I recently read about using 3/4" or 1" thick wall pvc pipe as electric fence posts between solid wood posts.

One can drill holes at increments, and either fish the electric wire through or use a metal clip to keep the wire up. The person doing this used 5' long pieces, and drove them 1' into the ground.

Obviously this represents a huge savings over tposts and insulators, but how long does pvc last in the elements? Has anyone tried it?


----------



## jwal10 (Jun 5, 2010)

After 3 or 4 years white PVC starts to get brittle outdoors, exposed. It will last quite a while if the fence stays hot all the time. If animals start leaning on the fence they break off. The grey electrical conduit lasts 20 years or more. I have electrical conduit for greenhouse hoops 20 years now, still good. It is more expensive though. They make small solid fiberglass posts for that purpose but the ones I had 20 years ago started to split after a few years, don't know if they are better now, they and the clips were pretty cheap....James


----------



## genebo (Sep 12, 2004)

I use 3/4" PVC pipe as spreaders between the wooden and T-posts. They don't touch the ground. They are to prevent my neighbor's cows from spreading the electric wires and coming in.

They have worked well for about 5 years. My lawn mowere snagged a couple and broke them, but they were easy to replace.

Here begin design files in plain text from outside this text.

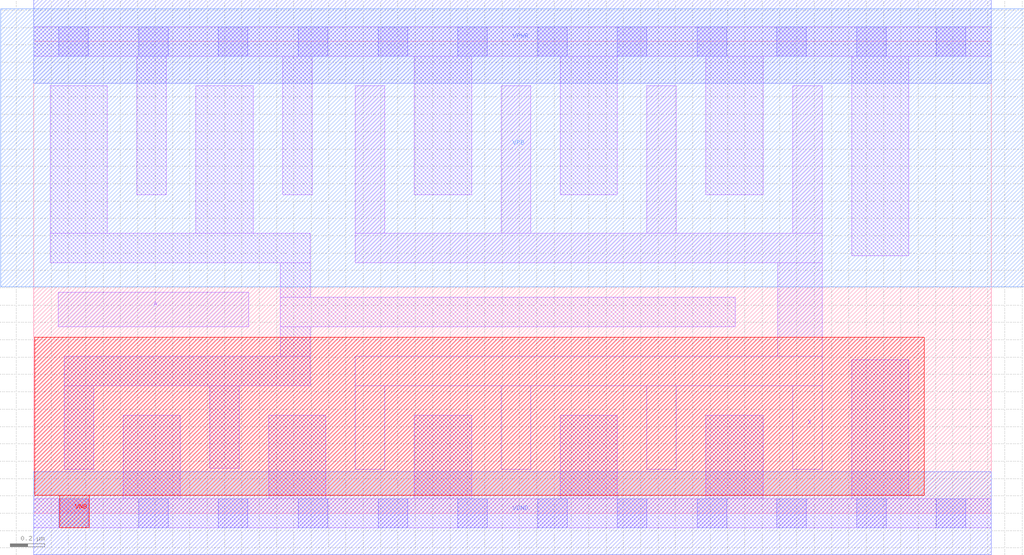
<source format=lef>
VERSION 5.7 ;
  NOWIREEXTENSIONATPIN ON ;
  DIVIDERCHAR "/" ;
  BUSBITCHARS "[]" ;
#--------EOF---------

MACRO sky130_fd_sc_hd__buf_4
  CLASS CORE ;
  FOREIGN sky130_fd_sc_hd__buf_4 ;
  ORIGIN 0.000 0.000 ;
  SIZE 2.760 BY 2.720 ;
  SYMMETRY X Y R90 ;
  SITE unithd ;
  PIN A
    DIRECTION INPUT ;
    USE SIGNAL ;
    ANTENNAGATEAREA 0.247500 ;
    PORT
      LAYER li1 ;
        RECT 0.090 1.075 0.470 1.315 ;
    END
  END A
  PIN VGND
    DIRECTION INOUT ;
    USE GROUND ;
    SHAPE ABUTMENT ;
    PORT
      LAYER met1 ;
        RECT 0.000 -0.240 2.760 0.240 ;
    END
  END VGND
  PIN VNB
    DIRECTION INOUT ;
    USE GROUND ;
    PORT
      LAYER pwell ;
        RECT 0.005 0.105 2.615 1.015 ;
        RECT 0.150 -0.085 0.320 0.105 ;
    END
  END VNB
  PIN VPB
    DIRECTION INOUT ;
    USE POWER ;
    PORT
      LAYER nwell ;
        RECT -0.190 1.305 2.950 2.910 ;
    END
  END VPB
  PIN VPWR
    DIRECTION INOUT ;
    USE POWER ;
    SHAPE ABUTMENT ;
    PORT
      LAYER met1 ;
        RECT 0.000 2.480 2.760 2.960 ;
    END
  END VPWR
  PIN X
    DIRECTION OUTPUT ;
    USE SIGNAL ;
    ANTENNADIFFAREA 0.891000 ;
    PORT
      LAYER li1 ;
        RECT 1.015 1.615 1.185 2.465 ;
        RECT 1.855 1.615 2.025 2.465 ;
        RECT 1.015 1.445 2.025 1.615 ;
        RECT 1.530 0.905 2.025 1.445 ;
        RECT 1.015 0.735 2.025 0.905 ;
        RECT 1.015 0.255 1.185 0.735 ;
        RECT 1.855 0.255 2.025 0.735 ;
    END
  END X
  OBS
      LAYER li1 ;
        RECT 0.000 2.635 2.760 2.805 ;
        RECT 0.095 1.655 0.425 2.465 ;
        RECT 0.595 1.835 0.835 2.635 ;
        RECT 1.355 1.835 1.685 2.635 ;
        RECT 0.095 1.485 0.810 1.655 ;
        RECT 2.195 1.485 2.525 2.635 ;
        RECT 0.640 1.245 0.810 1.485 ;
        RECT 0.640 1.075 1.140 1.245 ;
        RECT 0.640 0.905 0.810 1.075 ;
        RECT 0.175 0.735 0.810 0.905 ;
        RECT 0.175 0.255 0.345 0.735 ;
        RECT 0.525 0.085 0.765 0.565 ;
        RECT 1.355 0.085 1.685 0.565 ;
        RECT 2.195 0.085 2.525 0.885 ;
        RECT 0.000 -0.085 2.760 0.085 ;
      LAYER mcon ;
        RECT 0.145 2.635 0.315 2.805 ;
        RECT 0.605 2.635 0.775 2.805 ;
        RECT 1.065 2.635 1.235 2.805 ;
        RECT 1.525 2.635 1.695 2.805 ;
        RECT 1.985 2.635 2.155 2.805 ;
        RECT 2.445 2.635 2.615 2.805 ;
        RECT 0.145 -0.085 0.315 0.085 ;
        RECT 0.605 -0.085 0.775 0.085 ;
        RECT 1.065 -0.085 1.235 0.085 ;
        RECT 1.525 -0.085 1.695 0.085 ;
        RECT 1.985 -0.085 2.155 0.085 ;
        RECT 2.445 -0.085 2.615 0.085 ;
  END
END sky130_fd_sc_hd__buf_4

#--------EOF---------

MACRO sky130_fd_sc_hd__buf_8
  CLASS CORE ;
  FOREIGN sky130_fd_sc_hd__buf_8 ;
  ORIGIN 0.000 0.000 ;
  SIZE 5.520 BY 2.720 ;
  SYMMETRY X Y R90 ;
  SITE unithd ;
  PIN A
    DIRECTION INPUT ;
    USE SIGNAL ;
    ANTENNAGATEAREA 0.742500 ;
    PORT
      LAYER li1 ;
        RECT 0.140 1.075 1.240 1.275 ;
    END
  END A
  PIN VGND
    DIRECTION INOUT ;
    USE GROUND ;
    SHAPE ABUTMENT ;
    PORT
      LAYER met1 ;
        RECT 0.000 -0.240 5.520 0.240 ;
    END
  END VGND
  PIN VNB
    DIRECTION INOUT ;
    USE GROUND ;
    PORT
      LAYER pwell ;
        RECT 0.005 0.105 5.135 1.015 ;
        RECT 0.150 -0.085 0.320 0.105 ;
    END
  END VNB
  PIN VPB
    DIRECTION INOUT ;
    USE POWER ;
    PORT
      LAYER nwell ;
        RECT -0.190 1.305 5.710 2.910 ;
    END
  END VPB
  PIN VPWR
    DIRECTION INOUT ;
    USE POWER ;
    SHAPE ABUTMENT ;
    PORT
      LAYER met1 ;
        RECT 0.000 2.480 5.520 2.960 ;
    END
  END VPWR
  PIN X
    DIRECTION OUTPUT ;
    USE SIGNAL ;
    ANTENNADIFFAREA 1.782000 ;
    PORT
      LAYER li1 ;
        RECT 1.855 1.615 2.025 2.465 ;
        RECT 2.695 1.615 2.865 2.465 ;
        RECT 3.535 1.615 3.705 2.465 ;
        RECT 4.375 1.615 4.545 2.465 ;
        RECT 1.855 1.445 4.545 1.615 ;
        RECT 4.290 0.905 4.545 1.445 ;
        RECT 1.855 0.735 4.545 0.905 ;
        RECT 1.855 0.255 2.025 0.735 ;
        RECT 2.695 0.255 2.865 0.735 ;
        RECT 3.535 0.255 3.705 0.735 ;
        RECT 4.375 0.255 4.545 0.735 ;
    END
  END X
  OBS
      LAYER li1 ;
        RECT 0.000 2.635 5.520 2.805 ;
        RECT 0.095 1.615 0.425 2.465 ;
        RECT 0.595 1.835 0.765 2.635 ;
        RECT 0.935 1.615 1.265 2.465 ;
        RECT 1.435 1.835 1.605 2.635 ;
        RECT 2.195 1.835 2.525 2.635 ;
        RECT 3.035 1.835 3.365 2.635 ;
        RECT 3.875 1.835 4.205 2.635 ;
        RECT 0.095 1.445 1.595 1.615 ;
        RECT 4.715 1.485 5.045 2.635 ;
        RECT 1.420 1.245 1.595 1.445 ;
        RECT 1.420 1.075 4.045 1.245 ;
        RECT 1.420 0.905 1.595 1.075 ;
        RECT 0.175 0.735 1.595 0.905 ;
        RECT 0.175 0.255 0.345 0.735 ;
        RECT 0.515 0.085 0.845 0.565 ;
        RECT 1.015 0.260 1.185 0.735 ;
        RECT 1.355 0.085 1.685 0.565 ;
        RECT 2.195 0.085 2.525 0.565 ;
        RECT 3.035 0.085 3.365 0.565 ;
        RECT 3.875 0.085 4.205 0.565 ;
        RECT 4.715 0.085 5.045 0.885 ;
        RECT 0.000 -0.085 5.520 0.085 ;
      LAYER mcon ;
        RECT 0.145 2.635 0.315 2.805 ;
        RECT 0.605 2.635 0.775 2.805 ;
        RECT 1.065 2.635 1.235 2.805 ;
        RECT 1.525 2.635 1.695 2.805 ;
        RECT 1.985 2.635 2.155 2.805 ;
        RECT 2.445 2.635 2.615 2.805 ;
        RECT 2.905 2.635 3.075 2.805 ;
        RECT 3.365 2.635 3.535 2.805 ;
        RECT 3.825 2.635 3.995 2.805 ;
        RECT 4.285 2.635 4.455 2.805 ;
        RECT 4.745 2.635 4.915 2.805 ;
        RECT 5.205 2.635 5.375 2.805 ;
        RECT 0.145 -0.085 0.315 0.085 ;
        RECT 0.605 -0.085 0.775 0.085 ;
        RECT 1.065 -0.085 1.235 0.085 ;
        RECT 1.525 -0.085 1.695 0.085 ;
        RECT 1.985 -0.085 2.155 0.085 ;
        RECT 2.445 -0.085 2.615 0.085 ;
        RECT 2.905 -0.085 3.075 0.085 ;
        RECT 3.365 -0.085 3.535 0.085 ;
        RECT 3.825 -0.085 3.995 0.085 ;
        RECT 4.285 -0.085 4.455 0.085 ;
        RECT 4.745 -0.085 4.915 0.085 ;
        RECT 5.205 -0.085 5.375 0.085 ;
  END
END sky130_fd_sc_hd__buf_8
</source>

I set my miter saw to cut a shallow slot in the side of the PVC pipe at the locations the wire would pass. I cut 3" lengths of wire, lots of them. I wrapped the 3" wire around a fence wire, placed a PVC pipe so the fence wire was in the sawn slot, and then wrapped the other end of the 3" wire around the fence on the other side of the PVC.

The PVC pipe is so lightweight that it doesn't make the fence sag at all.


----------



## shaky6 (May 15, 2015)

Painting the pvc with exterior latex paint will greatly extend the life. UV rays damage pvc and makes it brittle. The paint blocks the UV.


----------



## DisasterCupcake (Jan 3, 2015)

I tried using the 1'' thick wall pvc as an experiment between a couple solid wood posts. We'll see how long they last.


----------



## shaky6 (May 15, 2015)

Yeah. We use pvc at work outdoors for pumping water in 3" lines. We paint it to make it last the season. We have compared the previous year's non-painted with this year's painted and it's hands down improved.


----------



## fishhead (Jul 19, 2006)

Electrical pvc is gray and schedule 40. It's made to withstand uv for longer than the regular white pvc. It's approved for new construction so it must last a long time. I've used it and after 10 years it was slightly 'whitened' but still very strong.


----------



## shaky6 (May 15, 2015)

You can even paint the gray pvc to extend that life even longer.


----------